Die roten Fahrkartenautomaten sind abmontiert, und die Türen des Reisezentrums bleiben erst einmal dicht. Seitdem diese Entscheidung bekannt ist, haben eine Reihe von Kunden ihren Unmut kundgetan. Sie ärgern sich, weil ein Stück Bahnservice verloren gehe. Aber die Metronom-Eisenbahngesellschaft mit Sitz in Uelzen, die unter anderem eben auch die Nahverkehrsstrecke zwischen Hamburg und Bremen bedient, stellt auf ihrer Website klar: „Das Reisezentrum in Rotenburg wird (...) nicht geschlossen. Hier übernimmt Metronom die Räumlichkeiten und führt den Verkauf von Fahrkarten im Rahmen einer Metronom-Agentur fort.“ Neben den Nahverkehrstickets soll es dort auch weiterhin Fahrkarten für den Fernreiseverkehr geben, heißt es vom Unternehmen. Hinter der Agentur steckt die Rosenthal-Gruppe, teilt Metronom-Sprecher Björn Pamperin auf Anfrage mit. Diese betreibe bundesweit fast 100 solcher Agenturen. Die Service-Stelle wird am Freitag ihren Betrieb aufnehmen und montags bis freitags von 8 bis 12.30 Uhr sowie von 13 bis 17.30 Uhr und samstags von 9 bis 14 Uhr geöffnet sein.

Im Rahmen einer europaweiten Ausschreibung der Nahverkehrsleistungen des sogenannten Hansenetzes/Uelzen-Göttingen 2018 sei die Metronom Eisenbahngesellschaft als Gewinner hervorgegangen, teilt DB-Sprecher Egbert Meyer-Lovis mit. Neben der Nahverkehrsleistung sei mit dieser Vergabe auch die Vertriebsleistung, also der Verkauf und die Beratung von Nahverkehrsfahrscheinen, geregelt worden.

Am Automaten gibt’s jetzt nur noch Nahverkehrstickets. Bis Ende des Jahres soll der Automat allerdings umgestellt werden und auch Fernreisetickets bereithalten.

„Ziel dieses Vertriebsmodell ist es, dass es je Standort nur einen Vertriebsdienstleister für Nahverkehrsfahrkarten geben darf, und das bedeutet aber auch, dass infolge dieser Exklusivität kein anderes Unternehmen Fahrkarten im Nahverkehr verkaufen darf“, so Meyer-Lovis. Damit fehle ein wesentlicher Teil der Einnahmen, und somit könne DB Vertrieb eine Verkaufsstelle wirtschaftlich nicht betreiben. Der Bahnsprecher: „Leider ist es nicht gelungen, die Metronom vom Erhalt des Reisezentrums durch eine weitergehende Beauftragung der DB Vertrieb zu überzeugen.“ Der Betrieb des Reisezentrums sei also nicht von der Bahn eingestellt, sondern mit der Entscheidung der Metronom abbestellt worden. Es sei klar festzustellen, dass die Verantwortung nicht aufseiten der DB liegt. Im Rotenburger DB-Reisezentrum waren drei Mitarbeiter beschäftigt. Die Bahn setzt sie künftig in anderen Reisezentren ein.
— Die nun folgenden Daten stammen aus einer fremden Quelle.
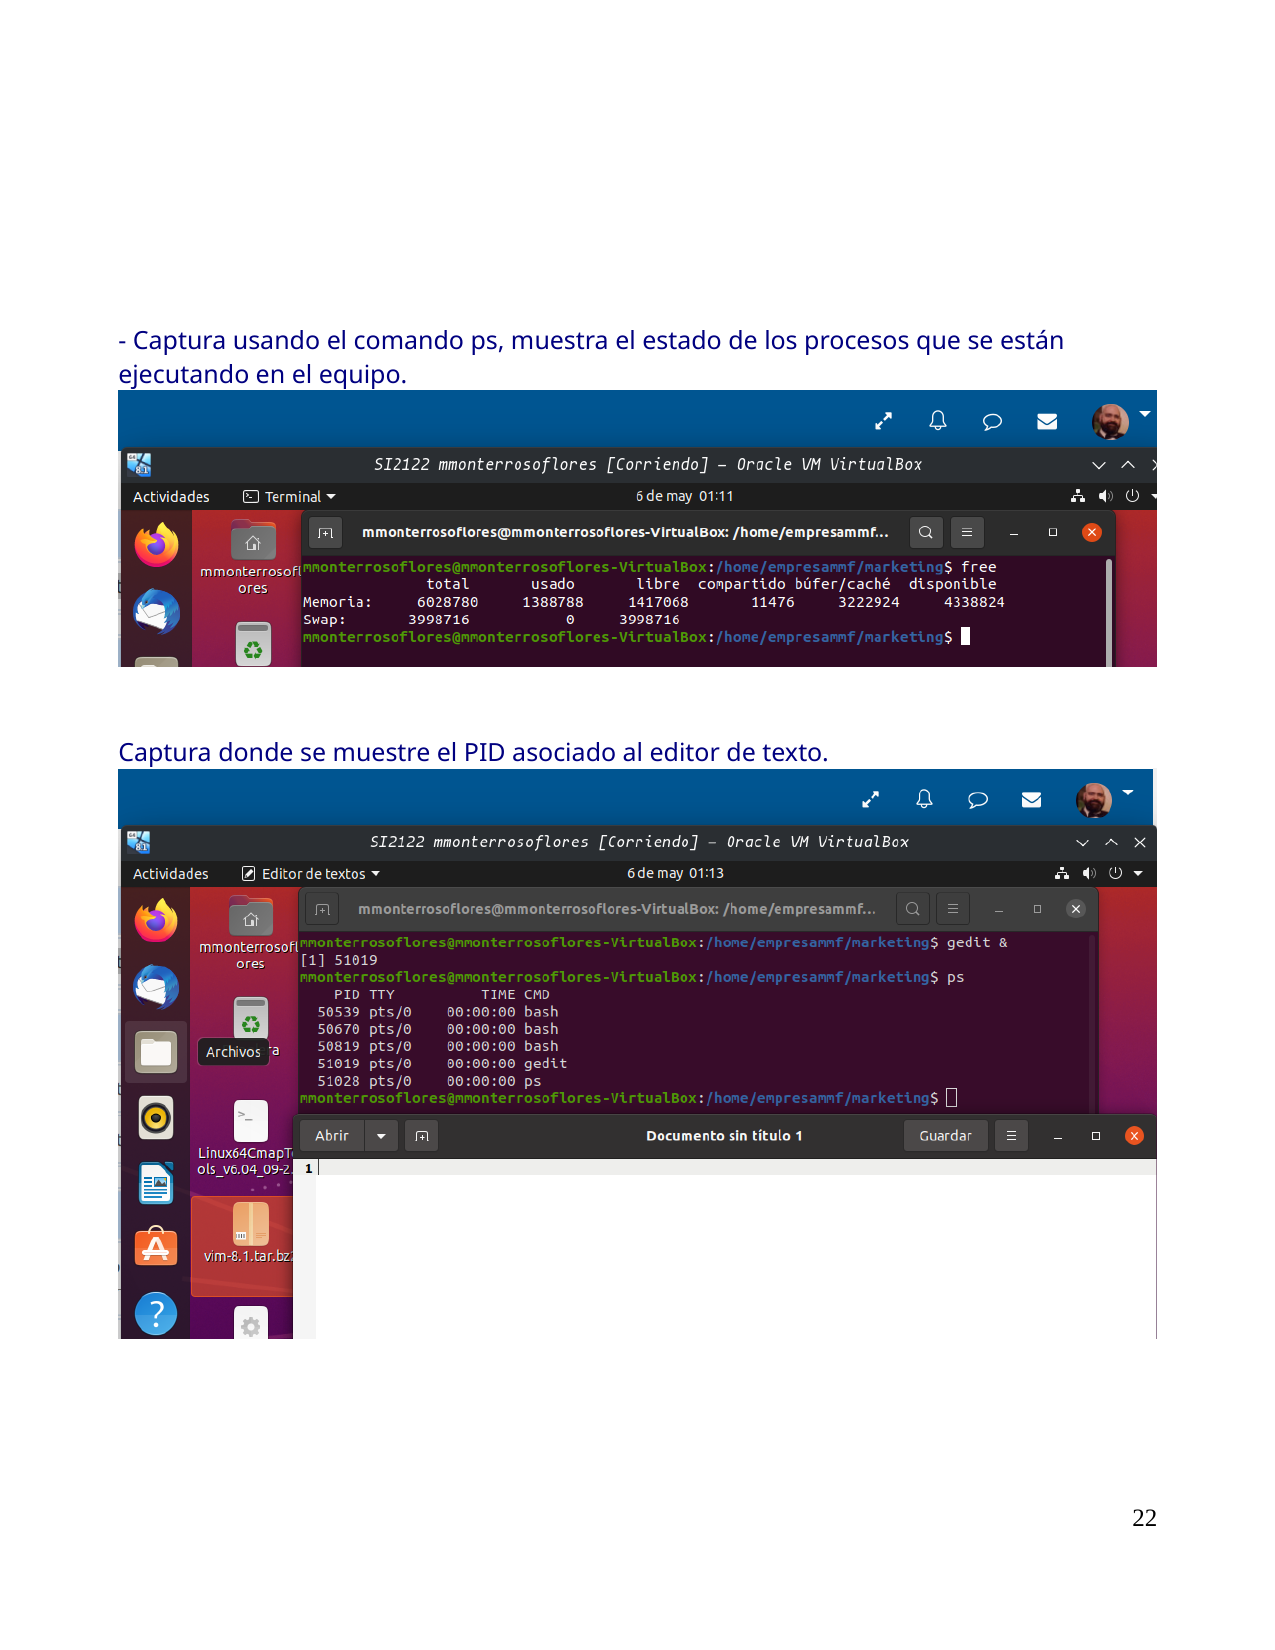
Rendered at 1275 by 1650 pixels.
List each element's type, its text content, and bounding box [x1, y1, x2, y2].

text - Captura usando el comando ps, muestra el estado de los procesos que se están ejecutando en el equipo. [118, 322, 1157, 390]
text Captura donde se muestre el PID asociado al editor de texto. [118, 735, 1157, 768]
picture [118, 390, 1157, 667]
picture [118, 768, 1157, 1339]
table_header [118, 667, 1157, 701]
table_header [118, 1339, 1157, 1372]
Der Metronom Eisenbahngesellschaft stehe es frei, diesen Verkauf selbst - also mit eigenen Mitarbeitern - vorzunehmen oder einen fachlich geeigneten Dienstleister zu beauftragen. Die von der LNVG vorgegebene Regelung sichere dabei den zuverlässigen Verkauf an allen 22 Standorten für die kommenden 15 Jahre, schreibt Metronom. Dabei gibt es keine einheitliche Regelung. In Scheeßel wickele sie den Verkauf selbst über einen im Aufbau befindlichen Videoautomaten ab, in Tostedt sei die DB Vertrieb beauftragt, in Buchholz eine „Metronom-Agentur“, wie es auch für Rotenburg vorgesehen ist. Darüber hinaus lässt das Unternehmen die Kunden wissen: „Der Verkauf von Fahrkarten an einem Schalter ist in jedem Fall ein Zuschussgeschäft.“ Ein solcher Service erzeuge hohe Kosten, die durch die sehr geringen Erlöse, zum Beispiel aus Provisionen, nicht gedeckt werden könnten. „Vor diesem Hintergrund muss Metronom versuchen, die Kosten möglichst gering zu halten und trotzdem einen gewohnt guten Service zu bieten.“ Laut einer Übersicht ändert sich am bisherigen Angebot in Rotenburg nur wenig - nur Ameropa, DB-Mitarbeiterfahrkarten und Bahntix sind hier künftig nicht mehr erhältlich.